L’identikit dell’avvocato è maschio e meridionale, tra gli under 30 più donne; nel 2021 sono 241.830 gli avvocati iscritti alla Cassa Forense, di cui il 94,3% attivo, mentre il 5,7% è rappresentato da pensionati contribuenti. Rispetto al 2020 vi è una riduzione degli iscritti di 3.200 unità (-1,3%), gli attivi sono 4,1 ogni 1.000 abitanti la distribuzione per genere vede una prevalenza maschile con il 52,3% sul totale. La distribuzione per area geografica mette in evidenza la componente meridionale sul totale degli iscritti: un terzo degli avvocati risiede al Nord, contro il 43,8% degli avvocati del Mezzogiorno e il 22,5% del Centro. 6 avvocati su 10 hanno un’età inferiore ai 50anni, gli over 60 coprono una quota di poco superiore al 15%, l’età media degli iscritti è 49 anni, quella degli iscritti attivi 47, l’età media dei pensionati contribuenti è di 74 anni. Il peso delle donne sul totale degli iscritti è inversamente correlato all’età anagrafica, con una maggiore presenza femminile in tutte le classi d’età inferiori ai 55 anni: fatto 100 il totale degli avvocati con un’età inferiore ai 35 anni, ben il 59,1% è rappresentato da donne. Questa la panoramica del «VI Rapporto Censis sull’avvocatura italiana» realizzato per la Cassa Forense su un campione di 30.000 avvocati.

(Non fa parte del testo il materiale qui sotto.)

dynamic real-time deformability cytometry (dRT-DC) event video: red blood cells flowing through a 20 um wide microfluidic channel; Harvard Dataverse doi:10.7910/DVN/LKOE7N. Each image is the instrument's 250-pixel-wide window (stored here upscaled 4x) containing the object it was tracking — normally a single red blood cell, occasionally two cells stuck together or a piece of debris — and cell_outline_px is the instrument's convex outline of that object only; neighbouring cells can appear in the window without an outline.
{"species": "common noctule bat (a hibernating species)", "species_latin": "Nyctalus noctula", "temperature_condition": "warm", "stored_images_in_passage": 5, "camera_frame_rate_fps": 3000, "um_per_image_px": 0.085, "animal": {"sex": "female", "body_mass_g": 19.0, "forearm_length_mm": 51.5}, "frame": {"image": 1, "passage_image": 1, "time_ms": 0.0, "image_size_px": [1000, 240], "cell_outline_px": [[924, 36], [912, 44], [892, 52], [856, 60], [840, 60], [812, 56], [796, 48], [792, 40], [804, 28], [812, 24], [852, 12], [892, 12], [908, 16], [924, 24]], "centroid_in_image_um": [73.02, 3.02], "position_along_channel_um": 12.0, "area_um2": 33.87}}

Il 28,4% degli avvocati ha definito molto critica la situazione nel 2021, caratterizzata da scarsità di lavoro e da un senso di incertezza, un terzo definisce la situazione abbastanza critica, con margini per superare le difficoltà (32,8%). Stabile e in continuità con il 2020 la situazione per il 24,5%, mentre la quota di chi ha visto migliorare la propria condizione rispetto all’anno precedente è di 14 avvocati su 100.
In prospettiva, una valutazione positiva sugli anni 2022 e 2023 emerge dal 23,3% del campione, al quale si contrappone meno di un terzo (30%) che avverte un peggioramento nel corso del 2022/2023. Non prevede grossi cambiamenti il 46,7% degli avvocati, ma la quota di professionisti che sta prendendo in considerazione l’ipotesi di lasciare l’attività riguarda un terzo degli avvocati (32,8%). Chi intende lasciare la professione sarebbe spinto dai costi eccessivi dell’attività e dal ridotto riscontro economico (63,7%).Nell’anno della pandemia, il reddito medio annuo di un avvocato iscritto alla Cassa, ha subito una riduzione di 6 punti percentuali, collocandosi su una soglia inferiore ai 38.000 euro. La distanza fra il reddito medio di una donna avvocato e quella di un collega uomo è tale che occorre sommare il reddito di 2 donne per sfiorare il livello medio percepito da un uomo: 23.576 euro contro i 51.000.
Le prospettive di crescita della professione trovano nelle specializzazioni un ampio dibattito all’interno della professione: per il 46,8% degli avvocati il diritto della crisi d’impresa e dell’insolvenza rappresenta la specializzazione in ambito civile, con il maggiore potenziale di sviluppo nei prossimi 3 anni. Nell’area penale sono le questioni legate a internet, all’informazione e alle nuove tecnologie ad essere percepite come opportunità (40,3%). Nell’area amministrativa prevale il diritto dell’ambiente e dell’energia (36,5%), il diritto sanitario (34,5%), il diritto urbanistico, dell’edilizia e dei beni culturali (21,8%). Il 42,2% degli avvocati considera prioritaria l’offerta di una pluralità di servizi nell’ambito di realtà organizzative multidisciplinari e specialistiche senza tralasciare o annullare il rapporto fiduciario; il 35,2% sottolinea il valore del rapporto di fiducia, mentre il restante 22,7% constata che la specializzazione si pone in alternativa al rapporto di fiducia e che quest’ultimo sia destinato a perdere di rilevanza.
Il 56,6% degli avvocati afferma che la differenza di reddito fra uomini e donne sia un dato di fatto, percentuale che si ferma al 31,3% fra gli avvocati uomini e sale all’81,9% nel caso di donne. Fra le cause del divario di reddito: gli impegni familiari e la difficoltà di conciliare famiglia e professione (54,2% in totale, 49,6% donne e 66,3% uomini); la presenza di discriminazioni della clientela (51,0% donne, 41,1% uomini); la svalorizzazione del lavoro svolto dalle donne (50,3% le donne, 28,7% gli uomini).